La même règle pourrait être appliquée pour les promotions/relégations: en cas de situation claire, les plus méritants devraient monter et les plus faibles descendre. Ou alors promouvoir les plus méritant, tout en sauvant les clubs de la relégation.

Puisque le monde tourne au ralenti et que les lecteurs ont plus de temps, j’attends donc vos commentaires avisés!

Yvan Henzer

Avocat spécialisé en droit du sport, Yvan Henzer est un observateur privilégié des manœuvres politiques qui font l’actualité sportive et se trouve au cœur de l’action au gré des affaires qui occupent son quotidien.

2 réponses à “Le sport à l’arrêt – où sont les champions?

  1. Et vous faites comment pour les places qualificatives pour la ligue des champions? St Gall y aurait certainement eu droit, ce qui récompenserait ses efforts de formation… mais si on prend le classement de l’année dernière…

    Et Lausanne? Promu en ligue A ? Et on fait redescendre Sion, Xamax ou Thoune ?

    On tire au sort ?

    1. Je suis d’accord avec vous qu’il s’agit d’un véritable casse-tête! Ma proposition – qui n’engage que moi – est que si le classement actuel représente une situation claire, alors il faut en tenir compte. Si tel n’est pas le cas, alors on se base sur le classement de la saison dernière et on renonce à toute promotion relégation.

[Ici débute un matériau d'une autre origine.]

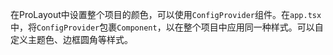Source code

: 在ProLayout中设置整个项目的颜色，可以使用`ConfigProvider`组件。在`app.tsx`中，将`ConfigProvider`包裹`Component`，以在整个项目中应用同一种样式。可以自定义主题色、边框圆角等样式。
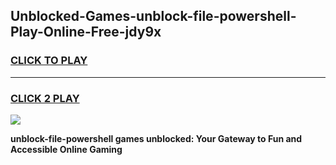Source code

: 
## Unblocked-Games-unblock-file-powershell-Play-Online-Free-jdy9x
<h3>
<a href="https://premium76.site?title=unblock-file-powershell&ref=26A">CLICK TO PLAY</a></h3>
<hr>

<h3>
<a href="https://premium76.site?title=unblock-file-powershell&ref=26A">CLICK 2 PLAY</a>
  
</h3>

<a href="https://premium76.site?title=unblock-file-powershell&ref=26A"><img src="https://clearcache.store/games.png"></a>


**unblock-file-powershell games unblocked: Your Gateway to Fun and Accessible Online Gaming**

      Pour la Suisse, il me semble que St-Gall, YB et Bâle mériteraient d’être qualifiés pour les compétitions européennes. Lausanne mériterait de monter mais cela condamnerait Thoune qui aurait encore pu se sauver. C’est certain que de faire du cas pas cas est compliqué, mais cela semble moins injuste que de dire que toute la saison ne compte pas!